→ GIVEN DATA
▬▬▬▬▬▬▬▬▬▬
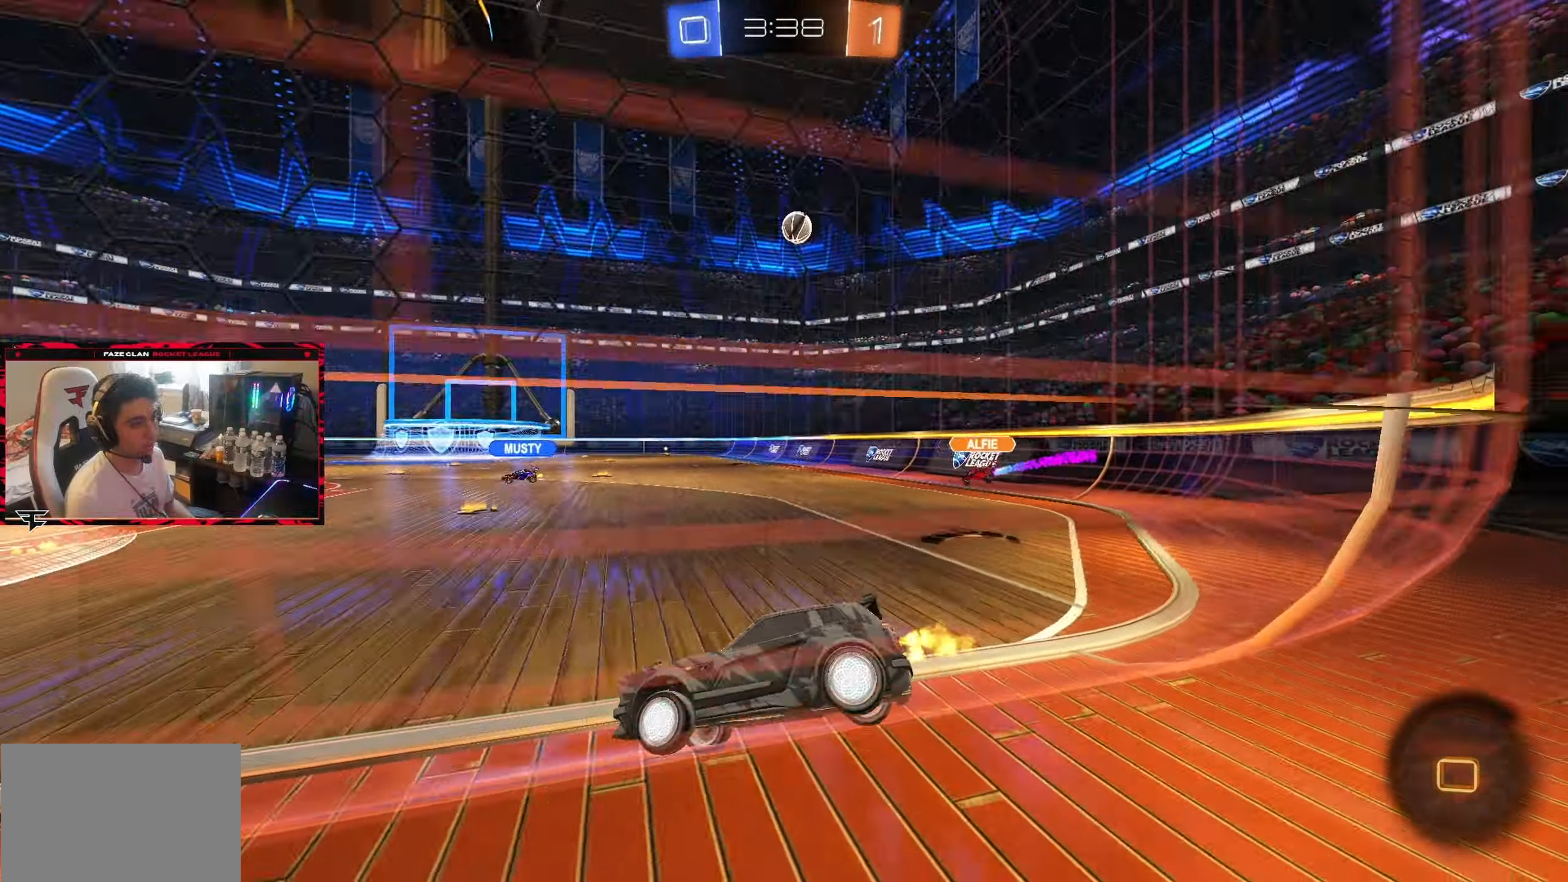
{"dt_ms": 500, "buttons": ["R2"], "left_stick": "center", "right_stick": "center", "events": [[483, "left_stick", "center"]]}
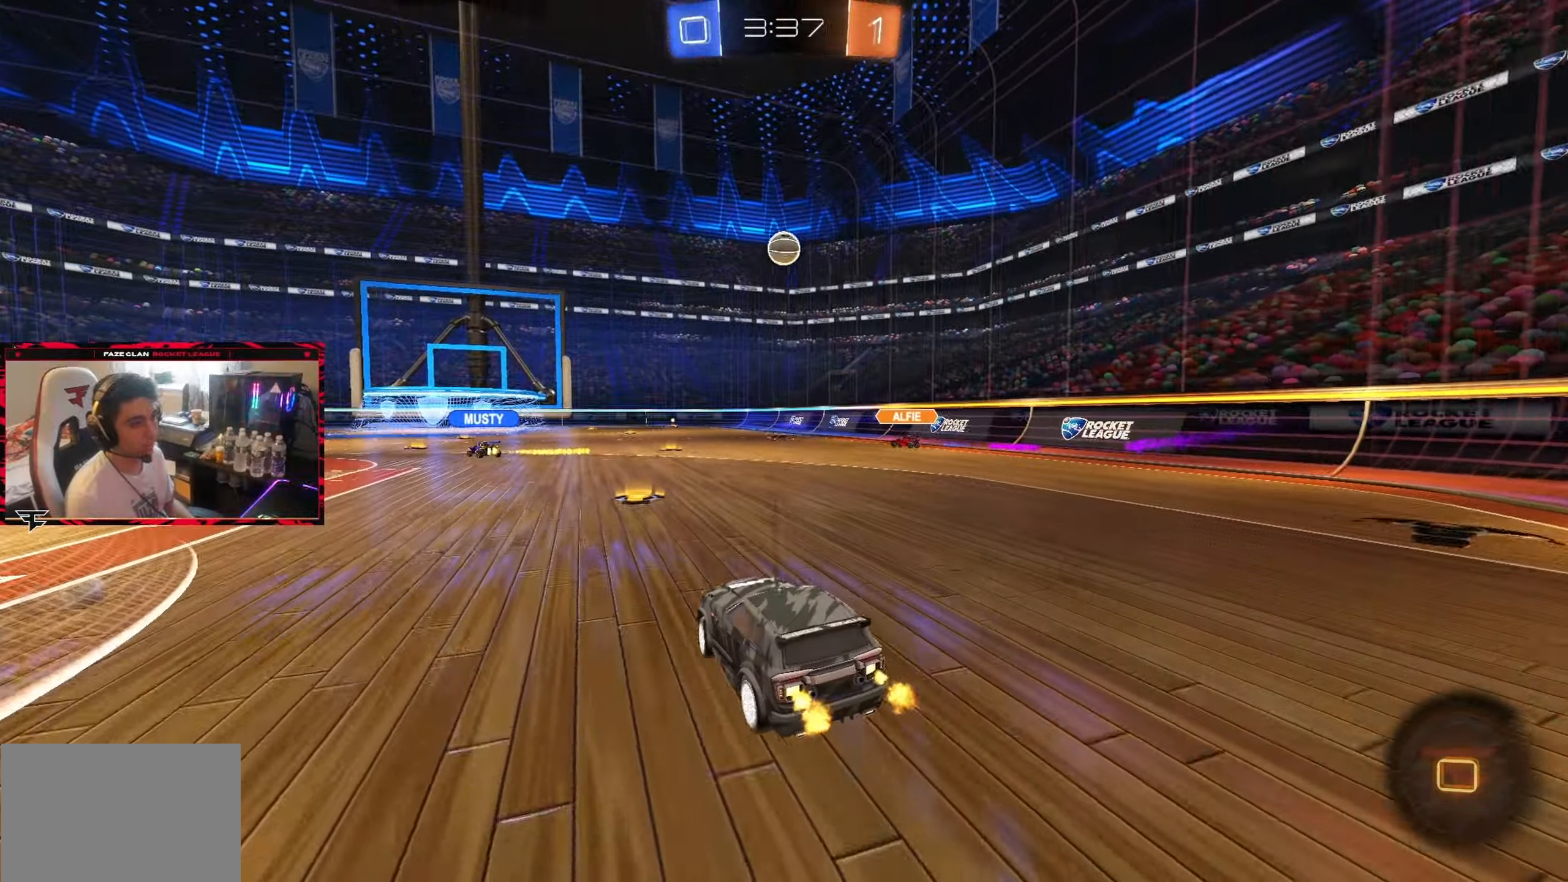
{"dt_ms": 500, "buttons": ["R2"], "left_stick": "center", "right_stick": "center", "events": [[83, "CROSS", "down"], [150, "CROSS", "up"], [167, "L1", "down"], [167, "left_stick", "up-right"], [233, "CIRCLE", "down"], [250, "CROSS", "down"], [383, "CROSS", "up"], [400, "CIRCLE", "up"], [400, "L1", "up"], [417, "left_stick", "center"]]}
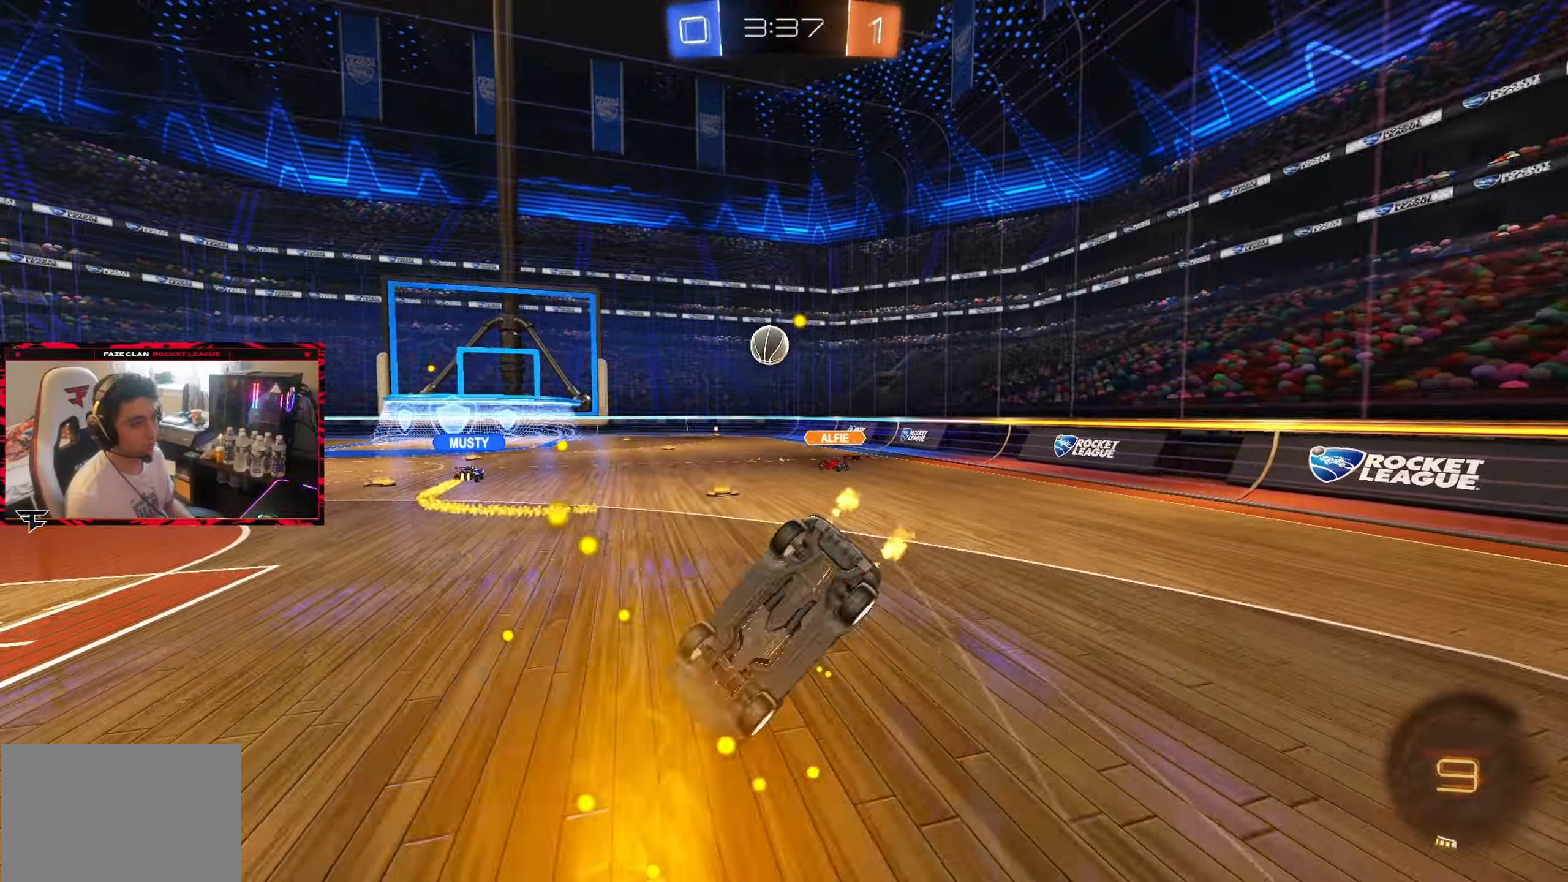
{"dt_ms": 500, "buttons": ["R2"], "left_stick": "center", "right_stick": "center", "events": []}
▬▬▬▬▬▬▬▬▬▬
→ GOAL OF THE EXERCISE
The whole listing above must be set down again exactly, but without its images.

→ RESPONSE
{"dt_ms": 500, "buttons": ["R2"], "left_stick": "center", "right_stick": "center", "events": [[483, "left_stick", "center"]]}
{"dt_ms": 500, "buttons": ["R2"], "left_stick": "center", "right_stick": "center", "events": [[83, "CROSS", "down"], [150, "CROSS", "up"], [167, "L1", "down"], [167, "left_stick", "up-right"], [233, "CIRCLE", "down"], [250, "CROSS", "down"], [383, "CROSS", "up"], [400, "CIRCLE", "up"], [400, "L1", "up"], [417, "left_stick", "center"]]}
{"dt_ms": 500, "buttons": ["R2"], "left_stick": "center", "right_stick": "center", "events": []}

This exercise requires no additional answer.